After facing centuries of racism that stripped a majority of them of their lands, a new bill could help Black farmers reclaim some of the acres once stolen from them.

The Justice for Black Farmers Act was introduced by U.S. senators Cory Booker, Elizabeth Warren and Kirsten Gillibrand “to address the history of discrimination against Black farmers and ranchers, to require reforms within the Department of Agriculture to prevent future discrimination and for other purposes.”

If approved, the bill would provide land grants through the U.S. Department of Agriculture that allow Black farmers to reclaim up to 160 acres each at no charge.

After the Civil War and Reconstruction, Black farmers owned an estimated 20 million acres of land, according to Mother Jones. In 1920, there were over 949,000 Black American farmers, according to ABC News.

Today, that number has plunged by 98 percent due to the acts of racism that forced entire Black communities from their lands, and systemic racism within the USDA itself — which failed to provide adequate financial assistance and loans to Black farmers during the Great Depression, causing them to lose much of their land.

Booker told Mother Jones the bill was an attempt to reverse “destructive forces that were unleashed upon Black farmers over the past century — one of the dark corners of shame in American history.”

In addition to the land grants, the bill would establish an Equitable Land Access Service in the USDA. Annually, $8 billion would be dedicated to purchasing land for new and existing Black farmers and providing grants at a the rate of 20,000 per year over nine years. The bill would also dedicate funding to Historically Black Colleges and Universities and nonprofits with agriculture programs and missions.

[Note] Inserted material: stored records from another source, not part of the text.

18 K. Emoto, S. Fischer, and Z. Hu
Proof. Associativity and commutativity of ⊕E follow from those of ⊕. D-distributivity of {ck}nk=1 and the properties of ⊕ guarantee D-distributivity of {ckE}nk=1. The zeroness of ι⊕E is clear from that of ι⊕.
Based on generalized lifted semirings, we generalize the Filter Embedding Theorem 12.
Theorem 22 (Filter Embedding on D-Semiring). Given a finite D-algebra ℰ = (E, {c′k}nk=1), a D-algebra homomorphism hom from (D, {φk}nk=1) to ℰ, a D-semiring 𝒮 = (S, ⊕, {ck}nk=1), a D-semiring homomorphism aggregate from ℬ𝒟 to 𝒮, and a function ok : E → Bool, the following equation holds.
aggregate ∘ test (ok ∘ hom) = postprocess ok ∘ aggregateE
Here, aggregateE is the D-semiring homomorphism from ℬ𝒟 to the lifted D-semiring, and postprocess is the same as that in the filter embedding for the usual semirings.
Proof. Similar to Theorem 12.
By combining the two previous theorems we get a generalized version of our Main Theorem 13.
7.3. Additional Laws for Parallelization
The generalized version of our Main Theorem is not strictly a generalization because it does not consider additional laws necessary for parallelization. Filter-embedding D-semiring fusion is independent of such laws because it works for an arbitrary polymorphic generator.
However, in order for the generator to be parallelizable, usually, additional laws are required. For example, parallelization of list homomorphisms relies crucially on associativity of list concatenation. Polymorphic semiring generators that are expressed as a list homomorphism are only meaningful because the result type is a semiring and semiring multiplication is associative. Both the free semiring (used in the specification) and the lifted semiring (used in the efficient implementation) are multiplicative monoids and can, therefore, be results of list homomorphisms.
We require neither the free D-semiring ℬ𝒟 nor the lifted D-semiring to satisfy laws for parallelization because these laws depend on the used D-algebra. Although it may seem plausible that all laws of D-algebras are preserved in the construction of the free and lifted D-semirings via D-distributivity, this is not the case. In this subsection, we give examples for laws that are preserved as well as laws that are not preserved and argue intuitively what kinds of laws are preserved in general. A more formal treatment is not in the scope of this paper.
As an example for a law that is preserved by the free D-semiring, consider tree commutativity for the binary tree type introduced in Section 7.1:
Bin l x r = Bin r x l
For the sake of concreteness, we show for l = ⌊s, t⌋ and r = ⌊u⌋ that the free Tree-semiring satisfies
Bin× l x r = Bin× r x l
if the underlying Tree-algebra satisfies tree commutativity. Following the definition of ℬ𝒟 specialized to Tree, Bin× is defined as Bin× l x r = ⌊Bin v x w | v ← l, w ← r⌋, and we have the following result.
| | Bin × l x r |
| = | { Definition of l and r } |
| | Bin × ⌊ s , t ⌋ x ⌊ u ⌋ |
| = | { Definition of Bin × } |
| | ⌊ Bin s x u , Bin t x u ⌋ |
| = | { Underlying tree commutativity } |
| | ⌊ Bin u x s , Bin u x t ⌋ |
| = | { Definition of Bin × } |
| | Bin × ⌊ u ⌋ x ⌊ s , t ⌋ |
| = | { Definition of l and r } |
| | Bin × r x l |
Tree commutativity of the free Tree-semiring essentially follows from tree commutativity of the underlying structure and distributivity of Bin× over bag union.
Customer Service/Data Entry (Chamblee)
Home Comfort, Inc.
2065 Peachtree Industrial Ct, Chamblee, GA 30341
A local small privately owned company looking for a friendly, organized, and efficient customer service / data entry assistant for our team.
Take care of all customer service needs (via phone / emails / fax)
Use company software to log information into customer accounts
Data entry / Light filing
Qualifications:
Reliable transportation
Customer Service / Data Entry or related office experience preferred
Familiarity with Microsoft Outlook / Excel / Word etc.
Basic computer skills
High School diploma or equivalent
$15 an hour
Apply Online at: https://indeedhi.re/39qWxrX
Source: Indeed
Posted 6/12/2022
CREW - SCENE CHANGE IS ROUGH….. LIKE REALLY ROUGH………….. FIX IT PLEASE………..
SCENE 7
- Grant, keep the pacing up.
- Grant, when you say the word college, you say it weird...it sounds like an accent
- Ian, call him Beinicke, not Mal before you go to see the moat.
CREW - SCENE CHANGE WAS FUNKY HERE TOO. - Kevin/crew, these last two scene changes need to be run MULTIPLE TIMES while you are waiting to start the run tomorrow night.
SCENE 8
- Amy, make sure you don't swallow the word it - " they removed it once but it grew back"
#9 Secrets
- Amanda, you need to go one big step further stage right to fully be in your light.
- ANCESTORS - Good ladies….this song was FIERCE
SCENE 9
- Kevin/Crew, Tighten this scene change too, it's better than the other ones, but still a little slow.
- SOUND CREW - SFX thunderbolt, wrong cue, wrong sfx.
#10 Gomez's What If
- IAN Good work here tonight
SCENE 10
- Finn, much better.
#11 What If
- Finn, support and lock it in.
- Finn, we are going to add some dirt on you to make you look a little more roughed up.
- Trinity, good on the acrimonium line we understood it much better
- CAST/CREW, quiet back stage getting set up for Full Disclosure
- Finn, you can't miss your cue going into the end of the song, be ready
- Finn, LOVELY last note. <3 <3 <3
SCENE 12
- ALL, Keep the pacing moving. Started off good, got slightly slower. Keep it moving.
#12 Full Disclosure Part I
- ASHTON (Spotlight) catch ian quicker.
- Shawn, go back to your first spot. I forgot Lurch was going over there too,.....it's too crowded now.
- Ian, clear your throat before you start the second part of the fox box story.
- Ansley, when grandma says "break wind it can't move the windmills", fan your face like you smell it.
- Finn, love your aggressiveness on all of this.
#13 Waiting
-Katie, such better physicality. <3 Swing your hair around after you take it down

The ultimate goal would be to “help new Black farmers get up and running, provide farmer training and provide other assistance ,including support for development of farmer cooperatives.”

Black farmers and advocates acknowledged the bill would not be a cure-all for the long-standing discrimination they’ve faced, but said it would be a step in the right direction.

“I think it’s definitely a step in the right direction … but we need to create pipelines for African Americans to be educated on a 21st-Century farm,” 29-year-old North Carolina farmer Kamal Bell told ABC News. “The production aspect of how to stay in business isn’t taught to you. … We learned this on our own and from other Black farmers we ended up meeting.”

New York farmer and educator Leah Penniman celebrated the legislation and said the bill provided “an “opportunity to reverse and correct the millions of acres of land loss within the Black farming community and fortify the next generation of Black farmers with the foundation they need for successful careers in agriculture.”

“I never dared to imagine that such an elegant, fair, and courageous piece of legislation as the Justice for Black Farmers Act could be introduced,” Penniman continued.  

For those who are skeptical, Booker cites instances in the past when white settlers were granted large acres of land, including the 1850 Donation Land Claim in Oregon and the Homestead Act signed into law by President Abraham Lincoln.

Booker added that the bill provides an “equitable balancing of the scales after decades of systematic racism within the USDA that disadvantaged Black farmers, excluded them from loans and other programs, [and] prevented them from holding on to their land.”